* [PROBLEM STATEMENT] Isolate every line in the data with the string "zhihu" and copy it.

(DATASET RECORDS Opens)

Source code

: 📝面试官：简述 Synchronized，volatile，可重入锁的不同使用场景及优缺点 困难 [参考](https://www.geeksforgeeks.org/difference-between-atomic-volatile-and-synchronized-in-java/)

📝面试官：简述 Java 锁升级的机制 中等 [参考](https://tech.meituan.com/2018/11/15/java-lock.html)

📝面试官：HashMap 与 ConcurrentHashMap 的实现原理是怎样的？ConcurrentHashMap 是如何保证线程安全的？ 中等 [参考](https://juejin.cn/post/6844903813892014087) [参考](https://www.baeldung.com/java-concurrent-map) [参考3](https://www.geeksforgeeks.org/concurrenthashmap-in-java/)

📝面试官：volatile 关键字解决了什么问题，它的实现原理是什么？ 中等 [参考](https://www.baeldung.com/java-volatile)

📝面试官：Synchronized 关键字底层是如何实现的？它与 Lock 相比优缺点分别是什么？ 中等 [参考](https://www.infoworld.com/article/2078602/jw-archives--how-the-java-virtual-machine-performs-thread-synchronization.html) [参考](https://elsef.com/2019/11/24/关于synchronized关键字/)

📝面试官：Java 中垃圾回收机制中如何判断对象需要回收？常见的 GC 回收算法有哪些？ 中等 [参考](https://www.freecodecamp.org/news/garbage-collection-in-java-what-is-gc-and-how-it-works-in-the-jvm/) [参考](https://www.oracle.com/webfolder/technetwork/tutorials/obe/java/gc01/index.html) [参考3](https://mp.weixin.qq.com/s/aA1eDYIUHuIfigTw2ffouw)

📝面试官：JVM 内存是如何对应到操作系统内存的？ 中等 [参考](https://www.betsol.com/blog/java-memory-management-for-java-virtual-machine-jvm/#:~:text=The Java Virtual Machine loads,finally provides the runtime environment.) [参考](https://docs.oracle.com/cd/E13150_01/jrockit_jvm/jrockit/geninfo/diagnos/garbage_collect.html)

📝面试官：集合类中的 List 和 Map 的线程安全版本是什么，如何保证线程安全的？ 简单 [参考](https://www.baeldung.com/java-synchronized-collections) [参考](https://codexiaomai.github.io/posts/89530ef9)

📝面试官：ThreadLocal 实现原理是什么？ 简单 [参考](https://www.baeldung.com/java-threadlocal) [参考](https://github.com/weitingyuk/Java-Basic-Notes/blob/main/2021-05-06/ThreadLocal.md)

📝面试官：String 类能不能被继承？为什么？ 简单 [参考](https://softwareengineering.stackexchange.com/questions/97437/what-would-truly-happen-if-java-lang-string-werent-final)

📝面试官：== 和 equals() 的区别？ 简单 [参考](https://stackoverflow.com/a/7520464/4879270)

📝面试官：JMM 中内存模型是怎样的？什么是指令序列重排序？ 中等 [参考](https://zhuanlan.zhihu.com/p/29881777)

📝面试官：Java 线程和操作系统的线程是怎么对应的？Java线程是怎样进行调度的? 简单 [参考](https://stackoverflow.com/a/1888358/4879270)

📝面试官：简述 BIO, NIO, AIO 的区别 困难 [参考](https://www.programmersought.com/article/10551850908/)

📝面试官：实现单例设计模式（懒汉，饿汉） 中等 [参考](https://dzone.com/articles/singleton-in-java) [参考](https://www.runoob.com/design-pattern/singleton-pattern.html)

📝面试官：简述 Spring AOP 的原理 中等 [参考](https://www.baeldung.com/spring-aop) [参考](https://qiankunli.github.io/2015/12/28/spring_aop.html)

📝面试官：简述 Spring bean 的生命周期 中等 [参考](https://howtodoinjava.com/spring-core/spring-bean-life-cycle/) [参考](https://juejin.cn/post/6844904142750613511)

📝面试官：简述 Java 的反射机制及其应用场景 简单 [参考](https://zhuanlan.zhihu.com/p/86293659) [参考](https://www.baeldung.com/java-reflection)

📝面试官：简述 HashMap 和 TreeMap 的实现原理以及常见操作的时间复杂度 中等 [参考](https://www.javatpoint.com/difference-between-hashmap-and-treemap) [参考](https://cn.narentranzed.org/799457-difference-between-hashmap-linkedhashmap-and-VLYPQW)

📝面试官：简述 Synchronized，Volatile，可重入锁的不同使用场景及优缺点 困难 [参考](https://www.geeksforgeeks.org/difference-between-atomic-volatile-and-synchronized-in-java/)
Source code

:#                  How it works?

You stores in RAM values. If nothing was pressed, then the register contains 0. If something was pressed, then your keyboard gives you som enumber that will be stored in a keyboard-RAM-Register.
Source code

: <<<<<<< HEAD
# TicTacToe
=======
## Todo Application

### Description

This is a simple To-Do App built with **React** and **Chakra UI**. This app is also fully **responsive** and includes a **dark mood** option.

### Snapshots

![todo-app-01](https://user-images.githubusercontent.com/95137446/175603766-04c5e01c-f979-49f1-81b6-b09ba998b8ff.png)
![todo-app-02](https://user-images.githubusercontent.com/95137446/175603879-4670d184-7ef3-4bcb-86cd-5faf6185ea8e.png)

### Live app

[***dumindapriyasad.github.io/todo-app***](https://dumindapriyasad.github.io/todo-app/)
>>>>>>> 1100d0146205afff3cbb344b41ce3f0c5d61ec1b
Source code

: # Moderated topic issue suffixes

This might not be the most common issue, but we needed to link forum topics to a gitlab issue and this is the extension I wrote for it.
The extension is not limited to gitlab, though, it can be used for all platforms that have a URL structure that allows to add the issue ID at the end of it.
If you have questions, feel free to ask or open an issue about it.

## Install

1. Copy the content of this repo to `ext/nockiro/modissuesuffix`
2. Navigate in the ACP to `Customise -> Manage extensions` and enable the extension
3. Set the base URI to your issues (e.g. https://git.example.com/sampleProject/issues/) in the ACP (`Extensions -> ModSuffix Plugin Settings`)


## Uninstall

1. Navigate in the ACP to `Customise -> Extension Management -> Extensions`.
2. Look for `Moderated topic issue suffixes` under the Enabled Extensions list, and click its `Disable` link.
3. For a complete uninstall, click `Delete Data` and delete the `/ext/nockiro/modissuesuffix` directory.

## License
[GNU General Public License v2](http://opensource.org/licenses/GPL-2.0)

(DATASET RECORDS Closes)

* [RESULT OF THE TASK]
📝面试官：JMM 中内存模型是怎样的？什么是指令序列重排序？ 中等 [参考](https://zhuanlan.zhihu.com/p/29881777)
📝面试官：简述 Java 的反射机制及其应用场景 简单 [参考](https://zhuanlan.zhihu.com/p/86293659) [参考](https://www.baeldung.com/java-reflection)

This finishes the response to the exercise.